▶ Activity: Retype all of the records shown beneath this task, exactly as they stand.

::: Materials provided :::

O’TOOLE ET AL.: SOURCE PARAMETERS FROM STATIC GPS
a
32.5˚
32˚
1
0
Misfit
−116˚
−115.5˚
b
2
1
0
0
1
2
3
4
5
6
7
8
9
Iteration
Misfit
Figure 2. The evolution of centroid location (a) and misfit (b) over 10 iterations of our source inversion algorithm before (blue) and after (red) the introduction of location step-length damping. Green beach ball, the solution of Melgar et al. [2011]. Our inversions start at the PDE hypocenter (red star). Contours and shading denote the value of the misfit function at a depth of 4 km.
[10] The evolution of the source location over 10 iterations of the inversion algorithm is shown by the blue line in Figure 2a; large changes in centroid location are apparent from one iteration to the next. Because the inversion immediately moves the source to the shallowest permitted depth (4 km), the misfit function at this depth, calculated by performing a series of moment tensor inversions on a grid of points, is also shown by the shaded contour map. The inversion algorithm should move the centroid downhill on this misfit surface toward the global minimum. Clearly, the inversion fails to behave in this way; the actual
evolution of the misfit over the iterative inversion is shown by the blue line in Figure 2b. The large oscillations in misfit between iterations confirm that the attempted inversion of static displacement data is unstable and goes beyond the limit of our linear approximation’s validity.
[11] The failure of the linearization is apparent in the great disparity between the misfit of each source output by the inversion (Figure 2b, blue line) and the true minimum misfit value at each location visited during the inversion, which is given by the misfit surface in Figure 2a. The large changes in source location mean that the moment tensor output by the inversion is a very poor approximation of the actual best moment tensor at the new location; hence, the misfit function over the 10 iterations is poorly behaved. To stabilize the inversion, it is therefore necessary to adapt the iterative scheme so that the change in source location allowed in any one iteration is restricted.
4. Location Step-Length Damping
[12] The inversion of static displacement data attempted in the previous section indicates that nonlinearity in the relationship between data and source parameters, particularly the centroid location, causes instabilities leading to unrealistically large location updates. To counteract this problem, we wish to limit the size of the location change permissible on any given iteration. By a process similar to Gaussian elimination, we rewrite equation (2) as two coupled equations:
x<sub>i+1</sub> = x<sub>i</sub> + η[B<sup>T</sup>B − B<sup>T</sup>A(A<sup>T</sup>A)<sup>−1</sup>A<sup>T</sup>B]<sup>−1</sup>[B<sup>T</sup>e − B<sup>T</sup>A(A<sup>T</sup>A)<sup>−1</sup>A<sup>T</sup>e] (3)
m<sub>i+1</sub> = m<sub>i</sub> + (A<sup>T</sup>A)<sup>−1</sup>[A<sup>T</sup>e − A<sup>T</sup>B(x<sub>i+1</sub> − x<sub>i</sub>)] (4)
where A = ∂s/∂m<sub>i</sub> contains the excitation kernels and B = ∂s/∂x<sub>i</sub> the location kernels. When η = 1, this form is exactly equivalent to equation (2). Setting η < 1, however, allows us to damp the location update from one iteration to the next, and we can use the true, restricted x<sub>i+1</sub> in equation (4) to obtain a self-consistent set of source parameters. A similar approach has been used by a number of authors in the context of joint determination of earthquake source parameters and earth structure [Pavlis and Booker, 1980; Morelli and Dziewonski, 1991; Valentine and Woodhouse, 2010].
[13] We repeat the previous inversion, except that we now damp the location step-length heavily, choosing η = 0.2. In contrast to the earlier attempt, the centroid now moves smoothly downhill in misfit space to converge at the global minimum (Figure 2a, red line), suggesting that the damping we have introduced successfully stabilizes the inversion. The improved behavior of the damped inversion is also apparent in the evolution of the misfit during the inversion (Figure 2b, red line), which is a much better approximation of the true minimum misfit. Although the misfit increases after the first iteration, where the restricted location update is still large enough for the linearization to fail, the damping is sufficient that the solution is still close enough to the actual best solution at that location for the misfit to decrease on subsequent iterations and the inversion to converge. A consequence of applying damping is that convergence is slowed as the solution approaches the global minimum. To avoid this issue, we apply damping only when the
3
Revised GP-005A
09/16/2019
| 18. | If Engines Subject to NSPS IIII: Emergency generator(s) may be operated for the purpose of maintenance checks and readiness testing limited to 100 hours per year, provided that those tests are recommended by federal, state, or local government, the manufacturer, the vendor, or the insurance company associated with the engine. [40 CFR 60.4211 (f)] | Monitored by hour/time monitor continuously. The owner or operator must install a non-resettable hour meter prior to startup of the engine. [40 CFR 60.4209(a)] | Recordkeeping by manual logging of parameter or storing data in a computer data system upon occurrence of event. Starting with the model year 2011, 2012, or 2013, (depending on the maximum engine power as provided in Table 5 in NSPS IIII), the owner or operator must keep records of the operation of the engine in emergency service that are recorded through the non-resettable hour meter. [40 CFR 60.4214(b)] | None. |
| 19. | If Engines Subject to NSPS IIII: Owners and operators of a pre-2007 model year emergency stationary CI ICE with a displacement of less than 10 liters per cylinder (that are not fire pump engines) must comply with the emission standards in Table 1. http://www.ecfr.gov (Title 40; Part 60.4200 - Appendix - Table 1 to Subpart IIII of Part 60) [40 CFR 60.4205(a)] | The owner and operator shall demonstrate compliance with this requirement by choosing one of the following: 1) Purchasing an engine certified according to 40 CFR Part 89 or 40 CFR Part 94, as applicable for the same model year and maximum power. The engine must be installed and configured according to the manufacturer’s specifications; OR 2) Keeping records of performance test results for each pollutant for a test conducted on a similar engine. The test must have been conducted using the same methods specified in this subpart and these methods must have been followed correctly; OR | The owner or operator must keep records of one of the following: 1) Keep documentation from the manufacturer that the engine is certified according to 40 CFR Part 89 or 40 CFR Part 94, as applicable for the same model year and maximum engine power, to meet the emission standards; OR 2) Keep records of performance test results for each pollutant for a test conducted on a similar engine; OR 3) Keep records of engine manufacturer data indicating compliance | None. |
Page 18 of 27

:::

▶ Answer box:
O’TOOLE ET AL.: SOURCE PARAMETERS FROM STATIC GPS
a
32.5˚
32˚
1
0
Misfit
−116˚
−115.5˚
b
2
1
0
0
1
2
3
4
5
6
7
8
9
Iteration
Misfit
Figure 2. The evolution of centroid location (a) and misfit (b) over 10 iterations of our source inversion algorithm before (blue) and after (red) the introduction of location step-length damping. Green beach ball, the solution of Melgar et al. [2011]. Our inversions start at the PDE hypocenter (red star). Contours and shading denote the value of the misfit function at a depth of 4 km.
[10] The evolution of the source location over 10 iterations of the inversion algorithm is shown by the blue line in Figure 2a; large changes in centroid location are apparent from one iteration to the next. Because the inversion immediately moves the source to the shallowest permitted depth (4 km), the misfit function at this depth, calculated by performing a series of moment tensor inversions on a grid of points, is also shown by the shaded contour map. The inversion algorithm should move the centroid downhill on this misfit surface toward the global minimum. Clearly, the inversion fails to behave in this way; the actual
evolution of the misfit over the iterative inversion is shown by the blue line in Figure 2b. The large oscillations in misfit between iterations confirm that the attempted inversion of static displacement data is unstable and goes beyond the limit of our linear approximation’s validity.
[11] The failure of the linearization is apparent in the great disparity between the misfit of each source output by the inversion (Figure 2b, blue line) and the true minimum misfit value at each location visited during the inversion, which is given by the misfit surface in Figure 2a. The large changes in source location mean that the moment tensor output by the inversion is a very poor approximation of the actual best moment tensor at the new location; hence, the misfit function over the 10 iterations is poorly behaved. To stabilize the inversion, it is therefore necessary to adapt the iterative scheme so that the change in source location allowed in any one iteration is restricted.
4. Location Step-Length Damping
[12] The inversion of static displacement data attempted in the previous section indicates that nonlinearity in the relationship between data and source parameters, particularly the centroid location, causes instabilities leading to unrealistically large location updates. To counteract this problem, we wish to limit the size of the location change permissible on any given iteration. By a process similar to Gaussian elimination, we rewrite equation (2) as two coupled equations:
x<sub>i+1</sub> = x<sub>i</sub> + η[B<sup>T</sup>B − B<sup>T</sup>A(A<sup>T</sup>A)<sup>−1</sup>A<sup>T</sup>B]<sup>−1</sup>[B<sup>T</sup>e − B<sup>T</sup>A(A<sup>T</sup>A)<sup>−1</sup>A<sup>T</sup>e] (3)
m<sub>i+1</sub> = m<sub>i</sub> + (A<sup>T</sup>A)<sup>−1</sup>[A<sup>T</sup>e − A<sup>T</sup>B(x<sub>i+1</sub> − x<sub>i</sub>)] (4)
where A = ∂s/∂m<sub>i</sub> contains the excitation kernels and B = ∂s/∂x<sub>i</sub> the location kernels. When η = 1, this form is exactly equivalent to equation (2). Setting η < 1, however, allows us to damp the location update from one iteration to the next, and we can use the true, restricted x<sub>i+1</sub> in equation (4) to obtain a self-consistent set of source parameters. A similar approach has been used by a number of authors in the context of joint determination of earthquake source parameters and earth structure [Pavlis and Booker, 1980; Morelli and Dziewonski, 1991; Valentine and Woodhouse, 2010].
[13] We repeat the previous inversion, except that we now damp the location step-length heavily, choosing η = 0.2. In contrast to the earlier attempt, the centroid now moves smoothly downhill in misfit space to converge at the global minimum (Figure 2a, red line), suggesting that the damping we have introduced successfully stabilizes the inversion. The improved behavior of the damped inversion is also apparent in the evolution of the misfit during the inversion (Figure 2b, red line), which is a much better approximation of the true minimum misfit. Although the misfit increases after the first iteration, where the restricted location update is still large enough for the linearization to fail, the damping is sufficient that the solution is still close enough to the actual best solution at that location for the misfit to decrease on subsequent iterations and the inversion to converge. A consequence of applying damping is that convergence is slowed as the solution approaches the global minimum. To avoid this issue, we apply damping only when the
3
Revised GP-005A
09/16/2019
| 18. | If Engines Subject to NSPS IIII: Emergency generator(s) may be operated for the purpose of maintenance checks and readiness testing limited to 100 hours per year, provided that those tests are recommended by federal, state, or local government, the manufacturer, the vendor, or the insurance company associated with the engine. [40 CFR 60.4211 (f)] | Monitored by hour/time monitor continuously. The owner or operator must install a non-resettable hour meter prior to startup of the engine. [40 CFR 60.4209(a)] | Recordkeeping by manual logging of parameter or storing data in a computer data system upon occurrence of event. Starting with the model year 2011, 2012, or 2013, (depending on the maximum engine power as provided in Table 5 in NSPS IIII), the owner or operator must keep records of the operation of the engine in emergency service that are recorded through the non-resettable hour meter. [40 CFR 60.4214(b)] | None. |
| 19. | If Engines Subject to NSPS IIII: Owners and operators of a pre-2007 model year emergency stationary CI ICE with a displacement of less than 10 liters per cylinder (that are not fire pump engines) must comply with the emission standards in Table 1. http://www.ecfr.gov (Title 40; Part 60.4200 - Appendix - Table 1 to Subpart IIII of Part 60) [40 CFR 60.4205(a)] | The owner and operator shall demonstrate compliance with this requirement by choosing one of the following: 1) Purchasing an engine certified according to 40 CFR Part 89 or 40 CFR Part 94, as applicable for the same model year and maximum power. The engine must be installed and configured according to the manufacturer’s specifications; OR 2) Keeping records of performance test results for each pollutant for a test conducted on a similar engine. The test must have been conducted using the same methods specified in this subpart and these methods must have been followed correctly; OR | The owner or operator must keep records of one of the following: 1) Keep documentation from the manufacturer that the engine is certified according to 40 CFR Part 89 or 40 CFR Part 94, as applicable for the same model year and maximum engine power, to meet the emission standards; OR 2) Keep records of performance test results for each pollutant for a test conducted on a similar engine; OR 3) Keep records of engine manufacturer data indicating compliance | None. |
Page 18 of 27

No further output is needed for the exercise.